▶ Record set:

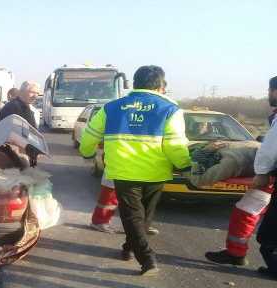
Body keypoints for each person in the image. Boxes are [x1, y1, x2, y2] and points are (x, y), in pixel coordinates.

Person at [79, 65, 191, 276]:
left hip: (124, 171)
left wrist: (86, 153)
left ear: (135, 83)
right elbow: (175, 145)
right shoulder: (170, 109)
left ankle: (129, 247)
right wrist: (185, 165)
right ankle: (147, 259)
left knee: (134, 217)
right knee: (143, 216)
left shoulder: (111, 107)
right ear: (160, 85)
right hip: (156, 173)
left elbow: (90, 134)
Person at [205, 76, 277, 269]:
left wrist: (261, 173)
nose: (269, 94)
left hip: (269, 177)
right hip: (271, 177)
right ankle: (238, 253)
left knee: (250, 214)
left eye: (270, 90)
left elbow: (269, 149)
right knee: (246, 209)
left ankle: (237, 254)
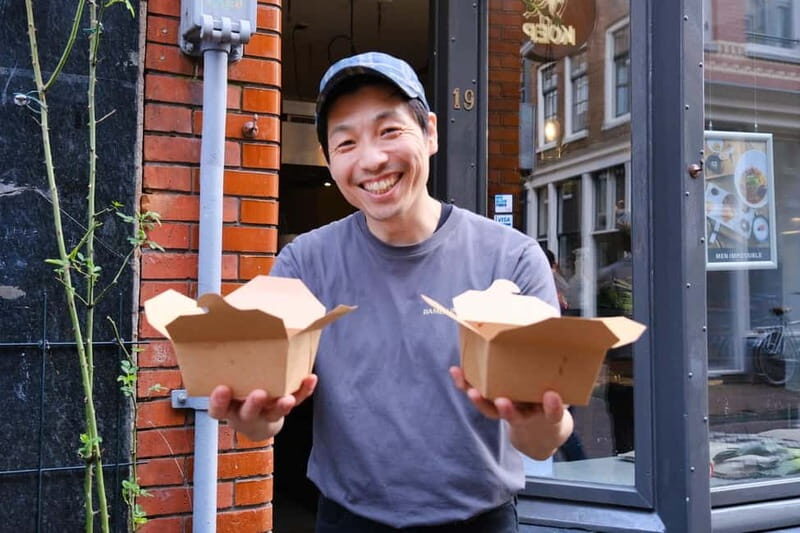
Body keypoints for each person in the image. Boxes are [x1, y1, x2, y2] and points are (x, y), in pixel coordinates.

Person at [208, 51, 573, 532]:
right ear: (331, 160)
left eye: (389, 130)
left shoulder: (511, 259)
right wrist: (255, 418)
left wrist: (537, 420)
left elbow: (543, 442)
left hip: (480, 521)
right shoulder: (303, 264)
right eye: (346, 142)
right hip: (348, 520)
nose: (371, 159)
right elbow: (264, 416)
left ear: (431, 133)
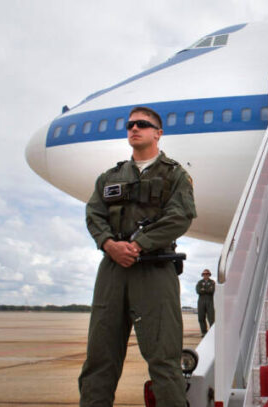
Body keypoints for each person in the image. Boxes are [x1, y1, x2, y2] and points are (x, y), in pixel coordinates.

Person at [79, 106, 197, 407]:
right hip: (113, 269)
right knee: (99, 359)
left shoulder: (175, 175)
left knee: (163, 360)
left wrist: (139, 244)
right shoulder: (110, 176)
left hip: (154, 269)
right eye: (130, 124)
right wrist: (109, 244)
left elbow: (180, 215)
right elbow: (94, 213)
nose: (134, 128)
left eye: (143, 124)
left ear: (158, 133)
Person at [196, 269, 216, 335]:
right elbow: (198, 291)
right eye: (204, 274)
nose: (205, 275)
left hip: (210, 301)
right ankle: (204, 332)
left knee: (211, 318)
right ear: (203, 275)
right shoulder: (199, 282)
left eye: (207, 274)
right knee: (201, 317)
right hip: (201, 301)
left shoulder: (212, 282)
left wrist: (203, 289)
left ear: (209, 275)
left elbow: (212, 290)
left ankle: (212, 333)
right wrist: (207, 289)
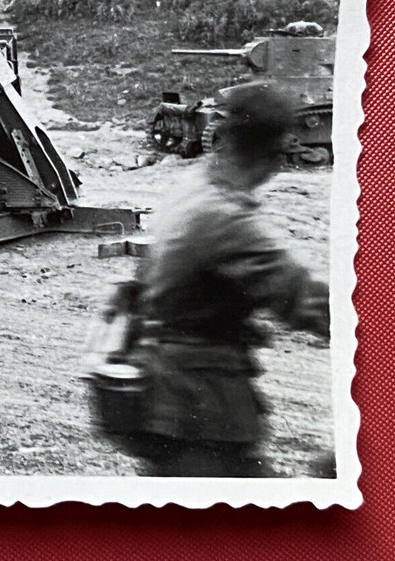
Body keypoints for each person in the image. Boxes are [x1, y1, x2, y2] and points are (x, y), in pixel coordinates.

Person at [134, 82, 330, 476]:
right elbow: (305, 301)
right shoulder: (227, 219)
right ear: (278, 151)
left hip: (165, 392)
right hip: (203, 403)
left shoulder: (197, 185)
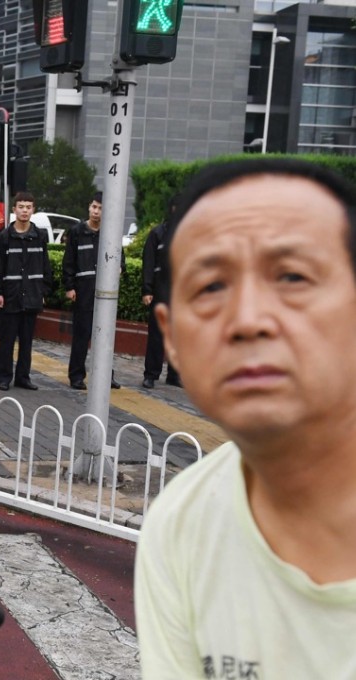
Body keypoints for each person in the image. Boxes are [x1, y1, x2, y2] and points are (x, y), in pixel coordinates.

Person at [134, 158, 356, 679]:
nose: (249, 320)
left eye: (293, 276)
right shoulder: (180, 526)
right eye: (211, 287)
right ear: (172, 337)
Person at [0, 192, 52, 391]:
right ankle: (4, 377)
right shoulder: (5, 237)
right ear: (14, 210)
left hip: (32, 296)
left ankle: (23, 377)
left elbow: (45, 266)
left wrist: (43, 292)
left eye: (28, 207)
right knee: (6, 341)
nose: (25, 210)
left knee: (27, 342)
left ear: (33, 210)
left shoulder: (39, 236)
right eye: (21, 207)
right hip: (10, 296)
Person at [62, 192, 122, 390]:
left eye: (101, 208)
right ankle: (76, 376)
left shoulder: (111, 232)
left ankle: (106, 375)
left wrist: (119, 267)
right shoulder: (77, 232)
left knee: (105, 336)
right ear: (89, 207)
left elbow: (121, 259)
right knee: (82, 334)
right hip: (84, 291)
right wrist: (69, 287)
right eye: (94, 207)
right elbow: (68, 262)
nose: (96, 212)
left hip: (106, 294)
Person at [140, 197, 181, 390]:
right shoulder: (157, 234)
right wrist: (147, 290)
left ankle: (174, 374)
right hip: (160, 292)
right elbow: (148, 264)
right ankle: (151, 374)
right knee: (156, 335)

▶ What you will do: Quote all of the entries word for word, omitting any pictures.

▶ Expected answer:
Body keypoints for each person in the image. Boxes are [x1, y1, x2, y2] and points are (x, y), in pixel coordinates.

Person at [79, 65, 191, 276]:
left hip: (124, 171)
left wrist: (86, 153)
left ear: (135, 83)
right elbow: (175, 145)
right shoulder: (170, 109)
left ankle: (129, 247)
right wrist: (185, 165)
right ankle: (147, 259)
left knee: (134, 217)
right knee: (143, 216)
left shoulder: (111, 107)
right ear: (160, 85)
right hip: (156, 173)
left elbow: (90, 134)
Person at [205, 76, 277, 269]:
left wrist: (261, 173)
nose: (269, 94)
left hip: (269, 177)
right hip: (271, 177)
right ankle: (238, 253)
left knee: (250, 214)
left eye: (270, 90)
left elbow: (269, 149)
right knee: (246, 209)
left ankle: (237, 254)
Body keypoints for each person in the image. Boxes are [x1, y1, x2, y2] and points are (x, y), in pixel coordinates.

Person at [208, 51, 573, 532]:
right ear: (331, 160)
left eye: (389, 130)
left shoulder: (511, 259)
right wrist: (255, 418)
left wrist: (537, 420)
left elbow: (543, 442)
left hip: (480, 521)
right shoulder: (303, 264)
right eye: (346, 142)
right hip: (348, 520)
nose: (371, 159)
right elbow: (264, 416)
left ear: (431, 133)
Body keypoints for each person in the image. Boxes are [x1, y1, x2, y2] and points are (x, y), in pixel coordinates.

Person at [79, 106, 197, 407]:
right hip: (113, 269)
right knee: (99, 359)
left shoulder: (175, 175)
left knee: (163, 360)
left wrist: (139, 244)
right shoulder: (110, 176)
left hip: (154, 269)
right eye: (130, 124)
right wrist: (109, 244)
left elbow: (180, 215)
right elbow: (94, 213)
nose: (134, 128)
left eye: (143, 124)
left ear: (158, 133)
Person at [196, 269, 216, 335]:
right elbow: (198, 291)
right eye: (204, 274)
nose: (205, 275)
left hip: (210, 301)
right ankle: (204, 332)
left knee: (211, 318)
right ear: (203, 275)
right shoulder: (199, 282)
left eye: (207, 274)
right knee: (201, 317)
right hip: (201, 301)
left shoulder: (212, 282)
left wrist: (203, 289)
left ear: (209, 275)
left elbow: (212, 290)
left ankle: (212, 333)
right wrist: (207, 289)
Body keypoints for each person in the image. Boxes are [x1, y1, x2, y2] and points are (x, y), in pixel coordinates.

Person at [134, 82, 330, 476]:
right elbow: (305, 301)
right shoulder: (227, 219)
right ear: (278, 151)
left hip: (165, 392)
right hip: (203, 403)
left shoulder: (197, 185)
Body keypoints for each person in the image. Boxes are [x1, y1, x2, y2] and points are (x, y), in pixel coordinates.

Person at [134, 158, 356, 679]:
nose: (249, 320)
left eye: (293, 276)
right shoulder: (180, 526)
right eye: (211, 287)
right ear: (172, 337)
Person at [0, 192, 52, 391]:
right ankle: (4, 377)
right shoulder: (5, 237)
right ear: (14, 210)
left hip: (32, 296)
left ankle: (23, 377)
left elbow: (45, 266)
left wrist: (43, 292)
left eye: (28, 207)
right knee: (6, 341)
nose: (25, 210)
left knee: (27, 342)
left ear: (33, 210)
left shoulder: (39, 236)
right eye: (21, 207)
right hip: (10, 296)
Person at [62, 192, 122, 390]:
left eye: (101, 208)
right ankle: (76, 376)
left shoulder: (111, 232)
left ankle: (106, 375)
left wrist: (119, 267)
right shoulder: (77, 232)
left knee: (105, 336)
right ear: (89, 207)
left elbow: (121, 259)
right knee: (82, 334)
right hip: (84, 291)
right wrist: (69, 287)
right eye: (94, 207)
right elbow: (68, 262)
nose: (96, 212)
left hip: (106, 294)
Person at [140, 197, 181, 390]:
right shoulder: (157, 234)
right wrist: (147, 290)
left ankle: (174, 374)
right hip: (160, 292)
right elbow: (148, 264)
right ankle: (151, 374)
right knee: (156, 335)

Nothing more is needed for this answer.